Guinée en état de siège: exactions de militaires, 112 tués depuis janvier
auteur AFP
la Guinée en état de siège a connu mercredi une nouvelle journée de violences alors que l'armée a désormais tous les pouvoirs pour stopper une contestation du président Lansana Conté qui a fait au moins 112 morts depuis début janvier. Les forces de l'ordre ont tué au moins huit personnes, dont 4 dans la nuit de mardi à mercredi, depuis l'instauration lundi soir de l'état de siège par le président Conté au pouvoir depuis 23 ans et qui a expliqué vouloir ainsi éviter une "guerre civile". La dégradation rapide de la situation dans ce pays d'Afrique de l'ouest de 9,4 millions d'habitants, premier exportateur mondial de bauxite, suscitait de vives inquiétudes au sein de la communauté internationale. La France devait envoyer mercredi soir dans le golfe de Guinée un navire transporteur de chalands de débarquement pour renforcer son dispositif maritime "par mesure de précaution".
Une soixantaine de ressortissants américains, bloqués à Conakry ces derniers jours, sont arrivés mardi soir au Sénégal à bord d'un avion américain dépêché sur place, tandis qu'un appareil de l'armée de l'air marocaine a rapatrié mercredi 90 Marocains établis en Guinée qui souhaitaient rentrer dans leur pays à cause des violences.

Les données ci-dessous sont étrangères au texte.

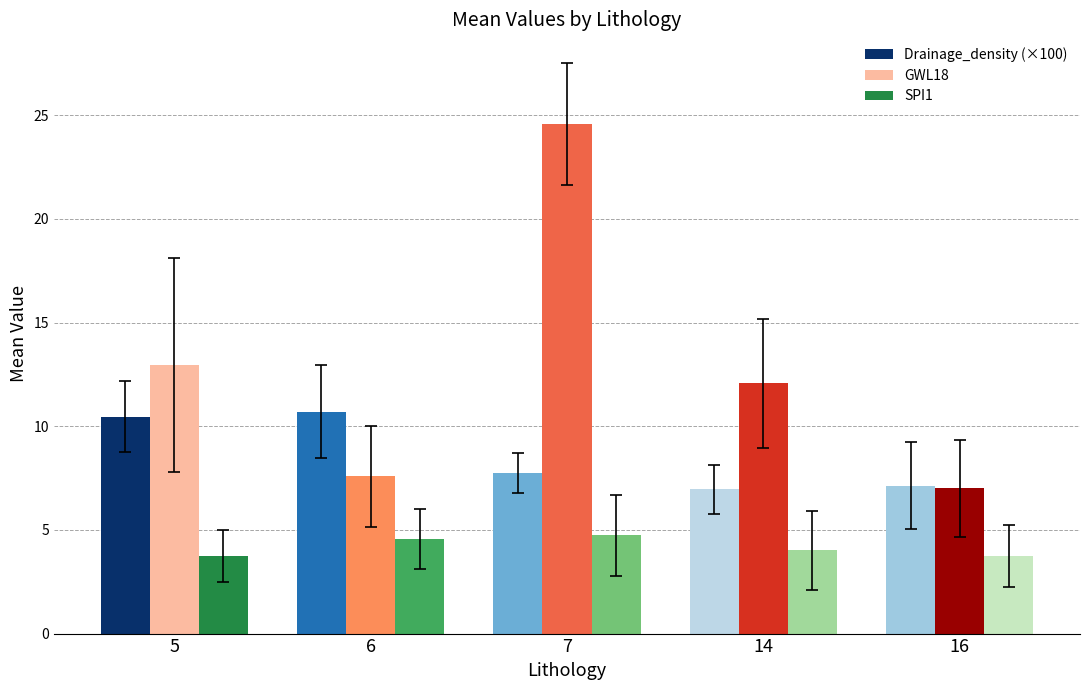

What is the average value of the SPI1 series?

4.2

Mercredi, dans les rues désertées de Conakry, les militaires continuaient de patrouiller et des blindés étaient postés aux endroits stratégiques. Le centre de la capitale, et notamment le camp militaire Samory où réside le président Conté, est toutefois resté calme, comme la province, où aucun incident grave n'avait été signalé mercredi à la mi-journée. Mais dans la banlieue de Conakry, les témoignages se sont multipliés sur les exactions de militaires, avec notamment des vols de téléviseurs, de téléphones portables et d'argent lors de perquisitions aux domiciles de particuliers.
"Nous avons été humiliés ma femme et moi par une dizaine de militaires qui se sont attaqués à nous. Ils m'ont demandé de l'argent", a expliqué encore sous le choc Salifou, un retraité. "Ils m'ont dit que si je ne donnais pas la télévision, ils vont prendre ma fille. J'ai appris qu'une femme avait été violée par des militaires ce matin dans le quartier. J'ai alors offert gratuitement ma télévision", a-t-il ajouté.

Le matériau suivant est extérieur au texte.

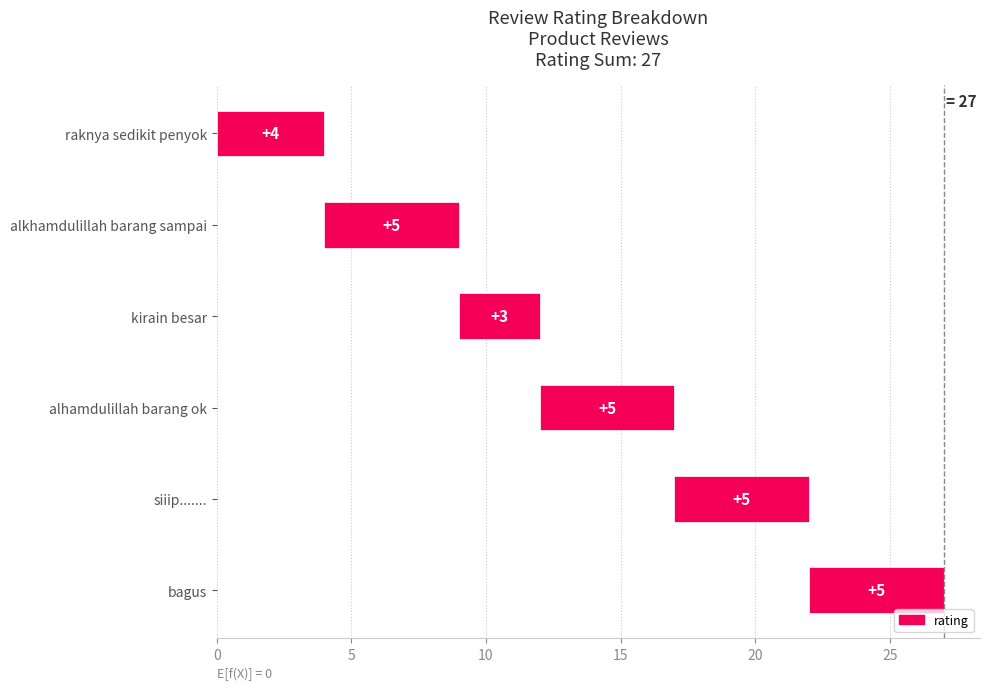

Is it true that the value at kirain besar is 2?

False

Le chef de l'Etat a décrété l'état de siège, avec un couvre-feu très sévère de 18h00 sur 24h00 et la suspension de nombreuses libertés fondamentales, quelques heures après que syndicats et opposition ont repris lundi un mouvement de grève générale illimitée pour exiger son départ immédiat. Le chef d'état-major des armées Kerfalla Camara a précisé mardi soir que "tous les lieux publics" étaient fermés "jusqu'à nouvel ordre" et ajouté l'interdiction des "manifestations de tous genres (...) réunions publiques et privées de quelque nature que ce soit, exception faite des offices religieux dans les lieux de culte".
"En cas de résistance, de menace ou d'attaque, les patrouilles, en légitime défense, peuvent faire usage de leurs armes" mais "toute violence non justifiée sera sanctionnée conformément au règlement militaire", a-t-il ajouté. Lundi, les locaux d'une radio privée, FM Liberté, avaient été saccagés par des membres de la garde présidentielle qui avaient arrêté un journaliste et un technicien.
Les deux hommes ont été remis en liberté mercredi, à la suite d'interventions notamment du président de l'Assemblée nationale, Aboubacar Somparé. Le Programme alimentaire mondial (PAM) a par ailleurs annoncé mercredi un nouveau pillage, mardi, dans un de ses entrepôts en Guinée, évaluant à environ 850.000 dollars US l'aide alimentaire volée depuis le 10 février.
La situation en Guinée a suscité depuis mardi des réactions de réprobation, du secrétaire général des Nations unies, Ban Ki-moon, de la Commission européenne, du Bureau international du travail (BIT), de la Confédération syndicale internationale (CSI) et d'Amnesty international.